Greenwashing, according to Greenpeace, is “the act of misleading consumers regarding the environmental practices of a company or the environmental benefits of a product”. Mark Runacres, a physicist and wind energy expert at Vrije Universiteit Brussel in Belgium, explains:  “Essentially a company might put a wind turbine on their roof less for the fact that it contributes in a meaningful way to renewable energy and much more for image building and reputation.” Because they are so visible, ineffective wind turbines can damage the reputation of wind energy. “Every time I see a wind turbine that doesn't move, I think damn that is really bad advertising,” says Runacres.

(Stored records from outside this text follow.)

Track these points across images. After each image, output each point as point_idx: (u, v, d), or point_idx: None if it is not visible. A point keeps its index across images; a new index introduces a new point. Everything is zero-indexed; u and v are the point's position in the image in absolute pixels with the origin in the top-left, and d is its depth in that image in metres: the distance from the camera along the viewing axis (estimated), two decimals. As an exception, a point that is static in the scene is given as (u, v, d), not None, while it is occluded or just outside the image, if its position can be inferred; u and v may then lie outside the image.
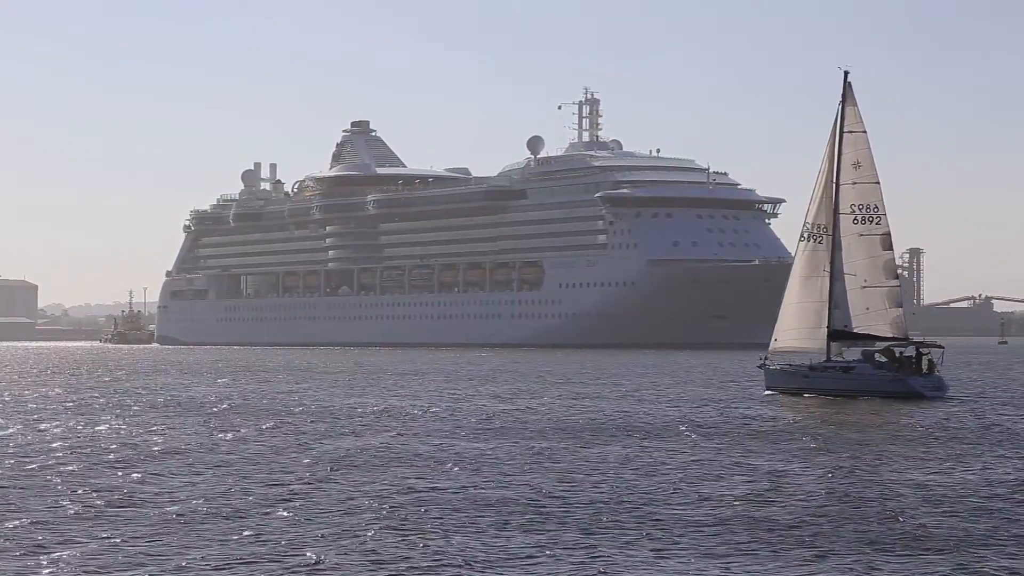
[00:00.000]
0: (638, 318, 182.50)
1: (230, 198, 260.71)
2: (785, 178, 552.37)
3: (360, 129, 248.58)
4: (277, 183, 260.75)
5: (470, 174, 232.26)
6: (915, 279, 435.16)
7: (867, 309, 64.10)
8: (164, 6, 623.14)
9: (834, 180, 64.85)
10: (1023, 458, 39.18)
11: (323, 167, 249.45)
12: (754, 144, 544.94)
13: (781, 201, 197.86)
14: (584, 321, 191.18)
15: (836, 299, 64.69)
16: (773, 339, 67.02)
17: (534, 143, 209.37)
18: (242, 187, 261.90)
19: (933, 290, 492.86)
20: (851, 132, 64.89)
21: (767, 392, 66.93)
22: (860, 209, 64.18)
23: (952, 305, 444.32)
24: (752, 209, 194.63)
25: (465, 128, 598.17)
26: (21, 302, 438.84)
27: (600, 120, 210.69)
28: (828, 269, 64.68)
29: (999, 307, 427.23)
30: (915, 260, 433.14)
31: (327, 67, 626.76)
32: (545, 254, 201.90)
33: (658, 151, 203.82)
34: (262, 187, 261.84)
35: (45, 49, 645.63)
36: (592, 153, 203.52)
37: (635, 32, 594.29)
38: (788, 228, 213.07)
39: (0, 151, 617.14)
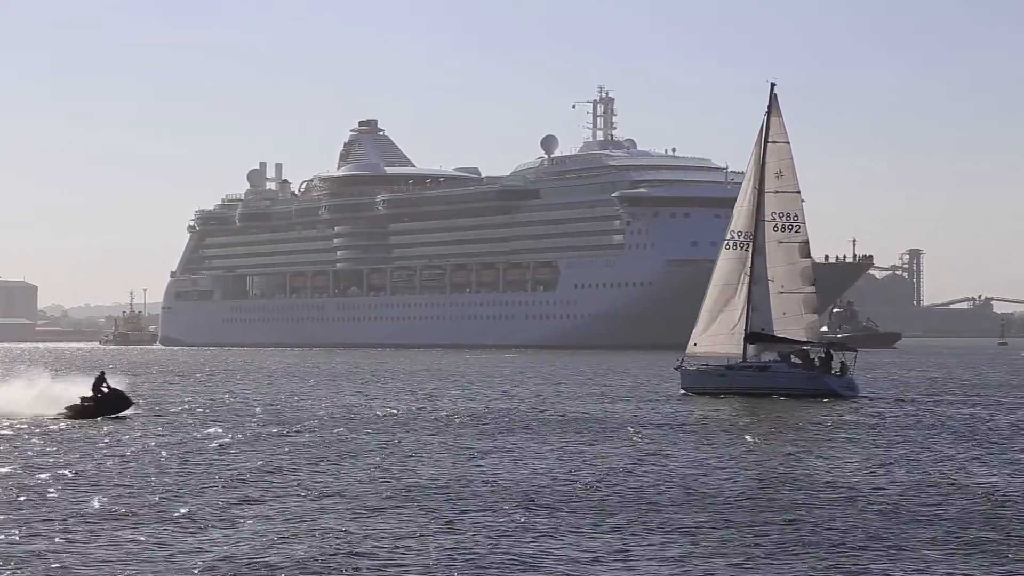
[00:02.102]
0: (656, 319, 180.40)
1: (235, 198, 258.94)
2: (800, 178, 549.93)
3: (368, 128, 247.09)
4: (283, 183, 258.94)
5: (480, 174, 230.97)
6: (915, 280, 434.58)
7: (784, 314, 65.92)
8: (167, 4, 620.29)
9: (757, 188, 66.52)
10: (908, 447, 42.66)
11: (329, 167, 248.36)
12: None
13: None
14: (601, 322, 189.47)
15: (756, 303, 66.28)
16: (692, 343, 68.33)
17: (548, 142, 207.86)
18: (247, 187, 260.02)
19: (933, 291, 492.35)
20: (775, 142, 66.76)
21: (682, 391, 68.23)
22: (780, 217, 66.03)
23: (952, 306, 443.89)
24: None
25: (473, 128, 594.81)
26: (21, 303, 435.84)
27: (615, 119, 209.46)
28: (748, 274, 66.26)
29: (999, 308, 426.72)
30: (915, 261, 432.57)
31: (332, 66, 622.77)
32: (560, 254, 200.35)
33: (674, 150, 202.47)
34: (268, 187, 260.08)
35: (46, 48, 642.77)
36: (607, 152, 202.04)
37: (648, 30, 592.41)
38: (813, 227, 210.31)
39: (0, 151, 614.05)
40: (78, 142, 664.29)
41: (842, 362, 66.02)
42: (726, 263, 67.48)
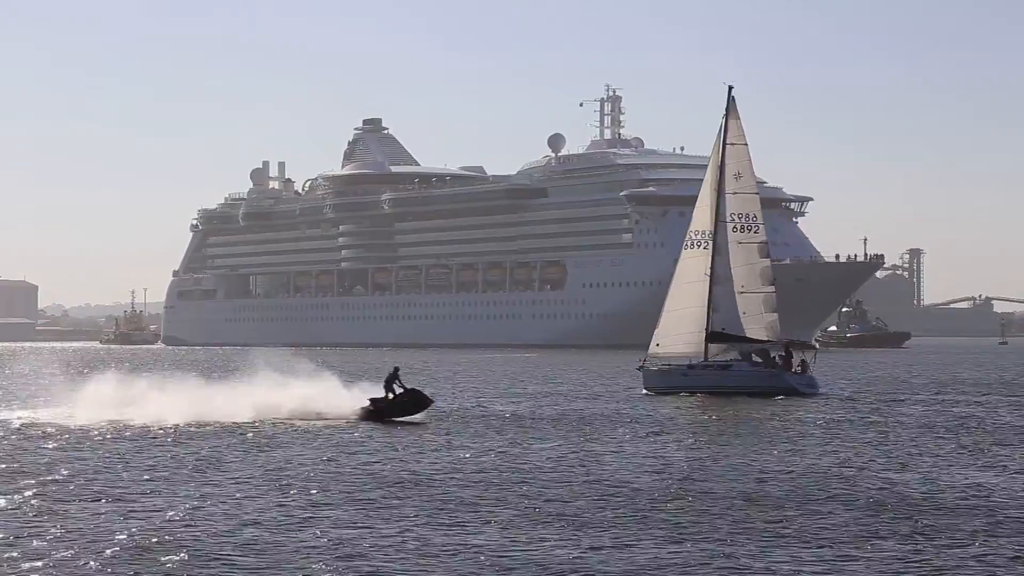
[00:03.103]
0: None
1: (239, 197, 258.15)
2: (811, 176, 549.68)
3: (372, 127, 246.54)
4: (287, 181, 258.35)
5: (485, 172, 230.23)
6: (915, 279, 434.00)
7: (744, 313, 67.00)
8: (169, 3, 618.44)
9: (716, 189, 67.62)
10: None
11: (333, 166, 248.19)
12: (778, 142, 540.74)
13: (809, 199, 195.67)
14: (610, 322, 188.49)
15: (716, 303, 67.24)
16: (654, 344, 68.83)
17: (555, 141, 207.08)
18: (251, 185, 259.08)
19: (933, 291, 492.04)
20: (733, 144, 67.95)
21: (644, 392, 68.53)
22: (739, 218, 67.36)
23: (952, 306, 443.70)
24: (779, 207, 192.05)
25: (478, 126, 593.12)
26: (21, 302, 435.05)
27: (622, 118, 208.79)
28: (708, 274, 67.21)
29: (999, 308, 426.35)
30: (915, 260, 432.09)
31: (336, 64, 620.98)
32: (567, 253, 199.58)
33: (682, 149, 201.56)
34: (271, 185, 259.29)
35: (47, 46, 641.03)
36: (615, 151, 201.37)
37: (655, 28, 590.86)
38: (816, 227, 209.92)
39: (0, 151, 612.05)
40: (78, 142, 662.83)
41: (803, 360, 67.38)
42: (686, 263, 68.45)
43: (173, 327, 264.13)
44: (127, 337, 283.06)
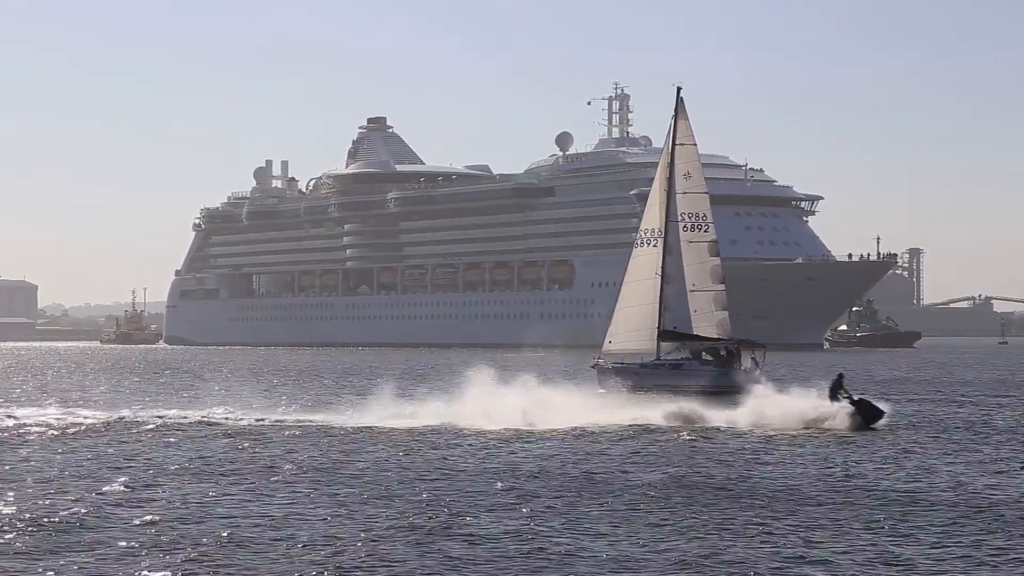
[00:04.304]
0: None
1: (242, 196, 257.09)
2: (820, 175, 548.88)
3: (377, 126, 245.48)
4: (291, 180, 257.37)
5: (491, 171, 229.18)
6: (915, 279, 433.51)
7: (695, 311, 67.47)
8: (171, 1, 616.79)
9: (666, 189, 68.23)
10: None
11: (336, 165, 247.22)
12: (786, 141, 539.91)
13: (819, 198, 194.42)
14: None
15: (667, 302, 67.94)
16: (607, 341, 69.33)
17: (563, 139, 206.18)
18: (254, 184, 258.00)
19: (933, 290, 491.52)
20: (682, 145, 68.42)
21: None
22: (690, 217, 67.78)
23: (952, 305, 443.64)
24: (789, 206, 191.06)
25: (483, 125, 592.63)
26: (21, 302, 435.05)
27: (630, 116, 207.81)
28: (660, 273, 67.79)
29: (999, 307, 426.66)
30: (915, 260, 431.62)
31: (340, 62, 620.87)
32: (576, 252, 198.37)
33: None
34: (275, 184, 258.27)
35: (48, 46, 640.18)
36: (624, 149, 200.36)
37: (664, 26, 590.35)
38: (826, 226, 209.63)
39: (1, 150, 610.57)
40: (78, 142, 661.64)
41: (752, 358, 67.64)
42: (638, 261, 68.96)
43: (175, 327, 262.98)
44: (128, 337, 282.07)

Unfortunately the Strata tower isn't the only example of wind turbines that appear to be more gimmick than green. The two five metre high, 3.2 kilowatt vertical axis wind turbines installed inside the Eiffel Tower in 2015 have also been met with accusation of greenwashing. According to  the company that designed and installed the turbines, Urban Green Technology, they are expected to produce around 10,000 kilowatt hours of electricity per year, but this is less than 1% of the 6.7 gigawatt hours the tower is estimated to consume annually. In a press release, Jan Gromadzki, an engineer who oversaw the project, even said: “This installation is definitely more symbolic.”

Small wind turbines are generally defined as those with capacities below 100kW. Runacres says that they have a bad reputation because many small wind turbines on the market, “are no good at all and are installed in places where there is not enough wind”. However, this doesn't mean that small urban wind energy is not viable.

In Brussels, for example, Runacres and his colleagues have found locations with very good wind conditions. These are on the tops of very tall buildings and along the city's canals, which are orientated in the right direction to pick up the dominant wind from the south-west. To highlight suitable sites for urban wind turbines local wind measurements are combined with computer modelling to analyse wind patterns around buildings and the local terrain. These surveys are known as wind resource assessments.

“One of the biggest challenges is where to install the wind turbine, just in terms of productivity,” confirms Leo Subías, at the Research Centre for Energy Resources and Consumption (CIRCE) in Spain. “Wind in urban environments is turbulent with big differences between two – or more –  locations relatively close to each other.”

“The air flow impacting a small wind turbine installed in an urban area is much more influenced by the building's shape, distance to the roof and walls, size of the parapets, than by the general terrain,” adds Julien Berthaut-Gerentes, at renewable energy company Meteodyn, in France. “Thus, software able to model such local details is crucial.”

Berthaut-Gerentes and Subías are developing new methodologies and software for wind resource assessments in urban locations, as part of the European SWIP project. For more than a year wind resource assessments have been carried out in Choczewo village in northern Poland, to test these new techniques.

As well as local measurements, wind resource assessments can use data from meteorological stations, which are then transferred to the turbine location. Berthaut-Gerentes says that it is also important to consider the thermal stability of the “atmospheric boundary layer”, the lowest part of the atmosphere that is in direct interaction with the Earth's surface. “These thermal effects can make a stratified atmosphere which will modify drastically the wind flow,” he explains.

The SWIP project, explains Berthaut-Gerentes, will look at the impact of thermal effects in the atmospheric boundary layer on air and wind flow, and will propose a way to incorporate this information into wind resource assessments that use data from meteorological stations.

“Installing wind turbines in urban environment appears to be challenging: each situation has to be analysed individually and has lots of potential reasons for failure,” says Berthaut-Gerentes. “Nevertheless, a situation with no solution at all is quite rare. Most urban environments can have their own wind energy solution.”